The answer might be well-known, but I couldn't find it antwhere. Sorry for my lack of knowledge. Let
$\require{AMScd} \begin{CD} Y' @>i'>> X\\ @Vf'VV @VVfV \\ Y @>i>>Z \end{CD} $ be a fiber diagram of finite-type schemes over $\mathbb{C}$, where $i'$ and $i$ are closed immersions. Let $\mathcal{F}$ be a coherent sheaf on $Y$. Is it true that $i'_*f'^*(\mathcal{F})= f^*i_*(\mathcal{F})$?
My argument is as follows: To prove the statement, we can assume $Z$ is affine, and then choosing an affine open $U\subset X$, the fiber diagram above becomes a fiber diagram of affine schemes (since $i,i'$ are closed immersions). Then the question becomes a question of modules over rings, in which case it is straightforward to check.
Could someone kindly let me know if the statement is true or not?
Your statement is true in more generality than you write. (It is possible that it is true for more general situations than below, but I did not try for maximum generality.)
Let $i:Y\to Z$ be a closed immersion and let $f:X\to Z$ an arbitrary morphism, with all $X,Y$ and $Z$ locally Noetherian.
The consider the base change diagram
$$\require{AMScd} \begin{CD} Y' @>f'>> Y\\ @Vi'VV @VViV \\ X @>f>>Z \end{CD} $$
(Note that $i':Y'\to X$ is a closed immersion.)
We have two functors from $\operatorname{Coh}(Y)$ to $\operatorname{Coh}(X)$ given as compositions $$\operatorname{Coh}(Y)\xrightarrow{f'^*}\operatorname{Coh}(Y)\xrightarrow{i'_*} \operatorname{Coh}(X)$$ and $$\operatorname{Coh}(Y)\xrightarrow{i_*}\operatorname{Coh}(Z)\xrightarrow{f^*} \operatorname{Coh}(X).$$ The reason is that pushing forward by a finite morphism preserves coherence and so does pulling back along arbitrary morphisms.
There is a natural transformation $f^*i_*\to i'_*f'^*$.
This arises by looking at the unit $id \to f'_*f'^*$ and precomposing with $i_*$ (and noting $i\circ f'=f\circ i'$) to get $i_* \to f_* i'_*f'^*$ which by adjunction gives $f^* i_* \to i'_*f'^*$. To get a feel for what this is, assume that all schemes are affine and you'll get an explicit description of this morphism. In the non-affine case, it is the globalisation of this morphism.
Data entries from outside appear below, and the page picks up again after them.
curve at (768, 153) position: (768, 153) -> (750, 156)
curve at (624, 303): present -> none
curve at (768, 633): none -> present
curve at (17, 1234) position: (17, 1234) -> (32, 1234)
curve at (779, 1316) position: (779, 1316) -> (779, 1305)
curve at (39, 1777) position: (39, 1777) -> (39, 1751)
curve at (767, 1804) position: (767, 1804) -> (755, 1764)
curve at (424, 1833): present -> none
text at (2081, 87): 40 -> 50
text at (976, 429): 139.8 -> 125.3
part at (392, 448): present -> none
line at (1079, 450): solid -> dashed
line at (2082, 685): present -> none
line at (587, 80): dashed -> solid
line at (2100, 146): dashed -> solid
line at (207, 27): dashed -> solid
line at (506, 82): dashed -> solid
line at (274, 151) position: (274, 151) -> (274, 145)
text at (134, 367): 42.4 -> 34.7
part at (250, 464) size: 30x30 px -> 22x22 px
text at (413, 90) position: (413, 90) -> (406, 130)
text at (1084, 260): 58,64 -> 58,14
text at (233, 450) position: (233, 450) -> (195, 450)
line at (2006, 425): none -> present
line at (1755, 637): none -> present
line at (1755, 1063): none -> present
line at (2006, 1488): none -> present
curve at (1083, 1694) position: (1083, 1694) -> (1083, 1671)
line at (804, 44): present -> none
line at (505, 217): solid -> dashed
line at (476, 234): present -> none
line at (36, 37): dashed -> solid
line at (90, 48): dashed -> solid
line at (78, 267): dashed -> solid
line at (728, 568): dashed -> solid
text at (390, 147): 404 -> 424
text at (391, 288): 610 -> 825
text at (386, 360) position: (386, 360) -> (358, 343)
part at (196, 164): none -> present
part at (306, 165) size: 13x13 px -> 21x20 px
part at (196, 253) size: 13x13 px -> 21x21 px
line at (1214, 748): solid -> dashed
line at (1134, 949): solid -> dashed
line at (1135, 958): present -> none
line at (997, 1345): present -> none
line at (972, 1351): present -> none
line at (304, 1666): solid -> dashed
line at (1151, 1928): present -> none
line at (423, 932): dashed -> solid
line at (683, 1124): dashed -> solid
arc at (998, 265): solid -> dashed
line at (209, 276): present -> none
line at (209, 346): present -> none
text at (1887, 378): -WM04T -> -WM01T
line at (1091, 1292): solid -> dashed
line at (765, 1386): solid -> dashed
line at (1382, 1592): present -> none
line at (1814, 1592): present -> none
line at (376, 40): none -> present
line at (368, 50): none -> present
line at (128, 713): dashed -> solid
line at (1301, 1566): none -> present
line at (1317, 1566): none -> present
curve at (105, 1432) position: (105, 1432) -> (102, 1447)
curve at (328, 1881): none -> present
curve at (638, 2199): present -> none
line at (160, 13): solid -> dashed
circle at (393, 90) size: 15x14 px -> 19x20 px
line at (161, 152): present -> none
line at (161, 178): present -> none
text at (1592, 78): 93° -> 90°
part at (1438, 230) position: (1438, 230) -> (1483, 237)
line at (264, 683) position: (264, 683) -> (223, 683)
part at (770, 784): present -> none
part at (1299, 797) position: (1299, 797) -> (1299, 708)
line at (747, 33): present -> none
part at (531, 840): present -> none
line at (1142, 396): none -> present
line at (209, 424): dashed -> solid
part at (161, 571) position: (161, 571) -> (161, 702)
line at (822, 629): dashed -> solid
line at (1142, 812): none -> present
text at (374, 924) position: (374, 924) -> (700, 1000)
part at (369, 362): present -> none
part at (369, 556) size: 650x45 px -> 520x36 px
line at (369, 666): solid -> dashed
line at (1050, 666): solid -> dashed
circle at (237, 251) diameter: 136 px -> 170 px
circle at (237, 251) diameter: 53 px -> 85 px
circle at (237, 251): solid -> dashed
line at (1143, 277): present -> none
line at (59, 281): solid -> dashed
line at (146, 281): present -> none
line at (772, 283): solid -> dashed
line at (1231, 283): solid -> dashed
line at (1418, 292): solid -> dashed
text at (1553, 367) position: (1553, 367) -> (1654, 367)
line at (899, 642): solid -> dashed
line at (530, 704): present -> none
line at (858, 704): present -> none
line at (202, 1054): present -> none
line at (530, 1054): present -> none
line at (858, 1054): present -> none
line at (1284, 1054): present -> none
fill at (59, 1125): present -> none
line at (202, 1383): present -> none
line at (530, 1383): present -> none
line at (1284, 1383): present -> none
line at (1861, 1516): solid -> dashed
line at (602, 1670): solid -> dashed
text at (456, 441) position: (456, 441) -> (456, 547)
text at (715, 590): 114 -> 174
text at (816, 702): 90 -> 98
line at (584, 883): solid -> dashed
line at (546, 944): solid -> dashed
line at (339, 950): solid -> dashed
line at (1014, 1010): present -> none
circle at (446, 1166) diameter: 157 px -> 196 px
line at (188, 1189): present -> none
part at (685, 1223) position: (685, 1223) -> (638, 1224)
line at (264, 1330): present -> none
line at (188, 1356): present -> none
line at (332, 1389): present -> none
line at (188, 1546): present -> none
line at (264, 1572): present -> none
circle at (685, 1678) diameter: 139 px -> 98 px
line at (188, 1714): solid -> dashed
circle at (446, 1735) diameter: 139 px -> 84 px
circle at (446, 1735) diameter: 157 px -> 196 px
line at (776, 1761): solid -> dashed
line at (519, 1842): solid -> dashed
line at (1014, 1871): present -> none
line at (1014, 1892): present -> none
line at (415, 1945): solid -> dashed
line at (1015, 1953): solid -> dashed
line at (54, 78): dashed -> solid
Now the question is if it this canonically defined natural transformation is a natural isomorphism.
The question is local on $X$ so we may assume $X=\operatorname{Spec}A$ and so $Y'=\operatorname{Spec}(A/I)$ (since it is a closed subscheme of an affine scheme) where if $\mathcal{I}_Y$ is the ideal of $Y$ in $Z$, then $I=f'^*\mathcal{I}_Y A$.
Thus let $\mathcal{F}\in \operatorname{Coh}(Y)$, then $i_*\mathcal{F}\in \operatorname{Coh}(Z)$ is annihilated by $\mathcal{I}_Y$ and so $f^*i_*\mathcal{F}$ is annihilated by $f^*\mathcal{I}_Y A$.
Now $f'^*\mathcal{F}$ is in $\operatorname{Coh}(\operatorname{Spec}(A/I))$ so too is annihilated by $f^*\mathcal{I}_YA$.
In this case the natural morphism $f^*i_*\mathcal{F} \to i'_*f'^*\mathcal{F}$ corresponds to killing the ideal $f^*\mathcal{I}_YA =I\subset A$ (use the technique described above to understand this morphism explicitly).
But in this case this morphism is always an equivalence because of the following lemma (a commutative algebra fact phrased algebro-geometrically).
Lemma: Let $j:\operatorname{Spec}(A/I)\to \operatorname{Spec} A$ be closed immersion of affine schemes. Then $j_*:\operatorname{Coh}(A/I)\to \operatorname{Coh}(A)$ identifies $\operatorname{Coh}(A/I)$ with the subcategory $\operatorname{Coh}(A)_I\subset \operatorname{Coh}(A)$ consisting of sheaves in $\operatorname{Spec}(A/I)$ with the schematic structure. The inverse is given by the restriction of $j^*:\operatorname{Coh}(A)_I\to \operatorname{Coh}(A/I)$.